**Given information**
----
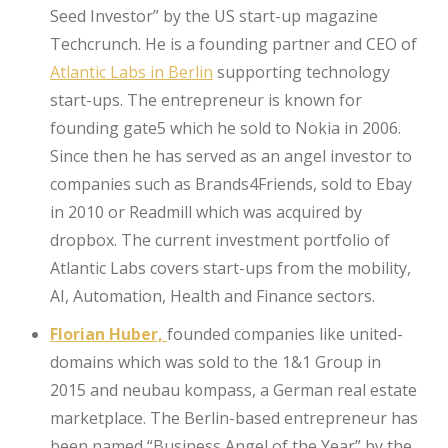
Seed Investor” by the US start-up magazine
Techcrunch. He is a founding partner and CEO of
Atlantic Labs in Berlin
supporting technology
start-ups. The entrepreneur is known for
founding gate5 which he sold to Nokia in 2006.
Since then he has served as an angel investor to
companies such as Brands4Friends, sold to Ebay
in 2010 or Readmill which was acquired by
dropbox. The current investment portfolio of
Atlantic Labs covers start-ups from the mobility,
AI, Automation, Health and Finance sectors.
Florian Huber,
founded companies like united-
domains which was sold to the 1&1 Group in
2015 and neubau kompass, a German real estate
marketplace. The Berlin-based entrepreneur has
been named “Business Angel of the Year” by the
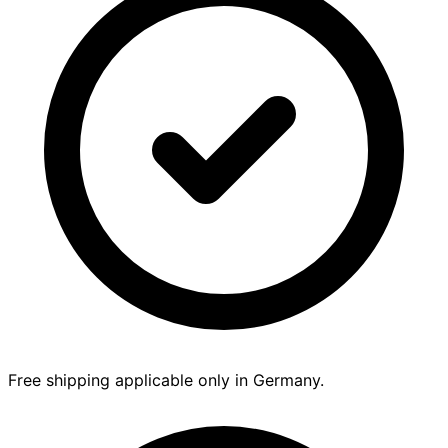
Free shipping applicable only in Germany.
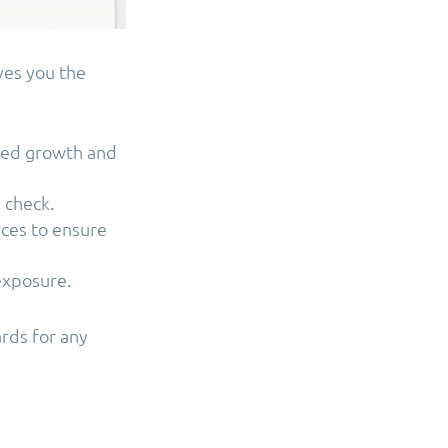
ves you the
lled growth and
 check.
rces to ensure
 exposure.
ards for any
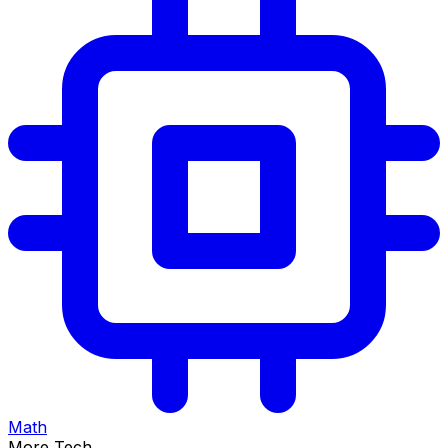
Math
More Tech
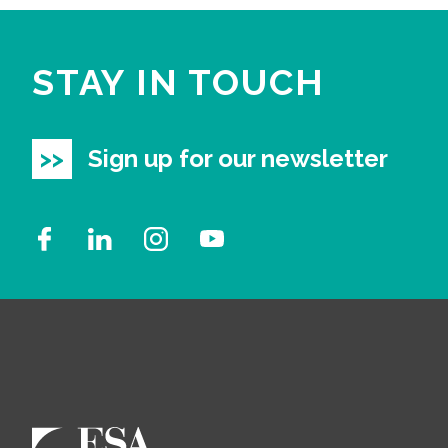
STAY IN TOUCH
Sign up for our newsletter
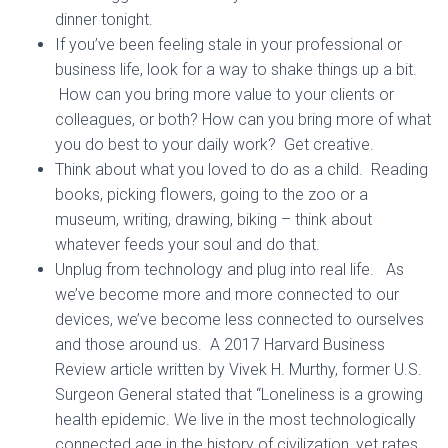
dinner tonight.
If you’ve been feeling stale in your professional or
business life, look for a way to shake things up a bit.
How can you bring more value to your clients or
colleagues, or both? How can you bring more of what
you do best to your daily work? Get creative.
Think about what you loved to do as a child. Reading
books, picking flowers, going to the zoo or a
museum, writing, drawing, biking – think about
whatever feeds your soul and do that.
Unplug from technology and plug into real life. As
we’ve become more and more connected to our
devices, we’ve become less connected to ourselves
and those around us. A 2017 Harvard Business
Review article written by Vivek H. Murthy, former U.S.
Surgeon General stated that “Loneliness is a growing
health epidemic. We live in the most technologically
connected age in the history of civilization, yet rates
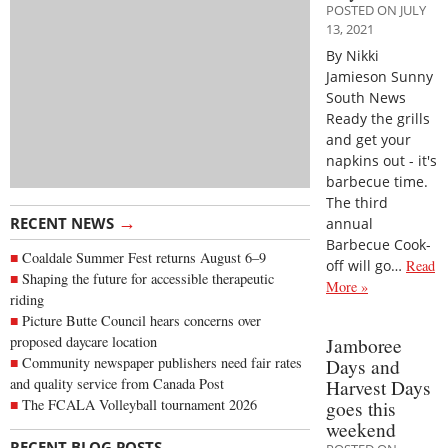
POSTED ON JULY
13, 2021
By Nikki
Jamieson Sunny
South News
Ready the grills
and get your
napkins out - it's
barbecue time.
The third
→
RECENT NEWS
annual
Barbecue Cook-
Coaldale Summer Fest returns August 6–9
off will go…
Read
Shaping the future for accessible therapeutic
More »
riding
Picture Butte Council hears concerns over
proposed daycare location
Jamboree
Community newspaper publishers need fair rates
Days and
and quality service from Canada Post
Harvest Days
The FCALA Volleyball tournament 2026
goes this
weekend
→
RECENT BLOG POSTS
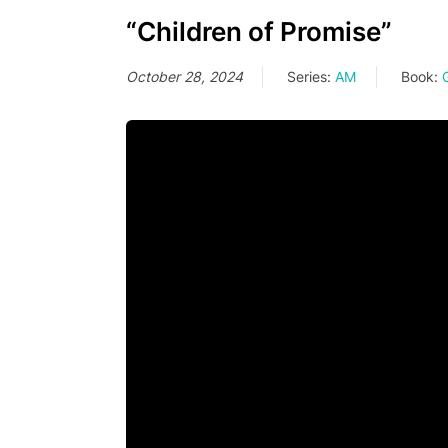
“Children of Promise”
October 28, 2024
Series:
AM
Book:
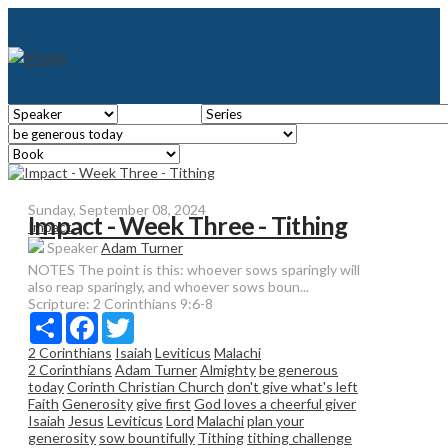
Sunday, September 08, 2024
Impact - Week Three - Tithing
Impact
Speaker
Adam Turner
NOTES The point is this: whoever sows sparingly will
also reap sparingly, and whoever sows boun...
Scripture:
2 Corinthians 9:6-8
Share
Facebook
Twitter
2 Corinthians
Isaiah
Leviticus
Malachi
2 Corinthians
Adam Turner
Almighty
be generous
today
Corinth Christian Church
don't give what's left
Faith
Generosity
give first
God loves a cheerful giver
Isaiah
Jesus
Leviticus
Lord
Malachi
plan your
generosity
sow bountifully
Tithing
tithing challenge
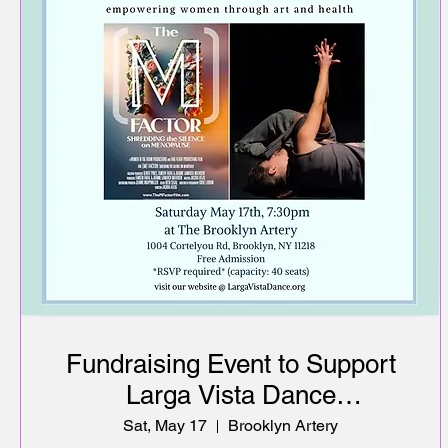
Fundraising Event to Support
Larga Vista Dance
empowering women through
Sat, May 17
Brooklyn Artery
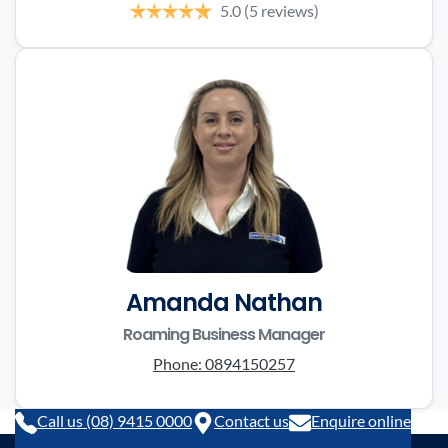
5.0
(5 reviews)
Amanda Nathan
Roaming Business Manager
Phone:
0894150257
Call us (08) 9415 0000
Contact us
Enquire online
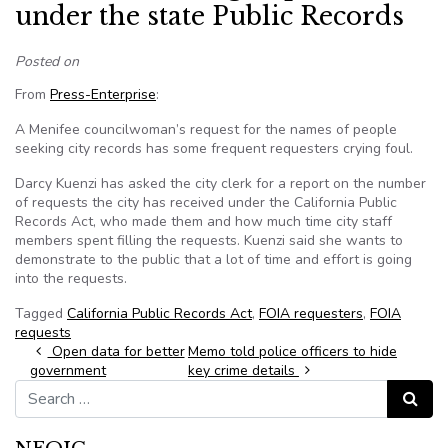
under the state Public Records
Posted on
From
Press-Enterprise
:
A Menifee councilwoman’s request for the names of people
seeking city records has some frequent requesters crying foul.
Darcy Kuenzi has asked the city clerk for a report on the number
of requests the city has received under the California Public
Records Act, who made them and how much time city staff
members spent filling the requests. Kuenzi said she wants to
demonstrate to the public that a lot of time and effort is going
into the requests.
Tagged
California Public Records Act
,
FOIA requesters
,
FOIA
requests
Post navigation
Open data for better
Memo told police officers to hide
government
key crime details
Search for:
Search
----
**What to do**
Display each line of the data where "sows" occurs.

**Exercise answer**
NOTES The point is this: whoever sows sparingly will
also reap sparingly, and whoever sows boun...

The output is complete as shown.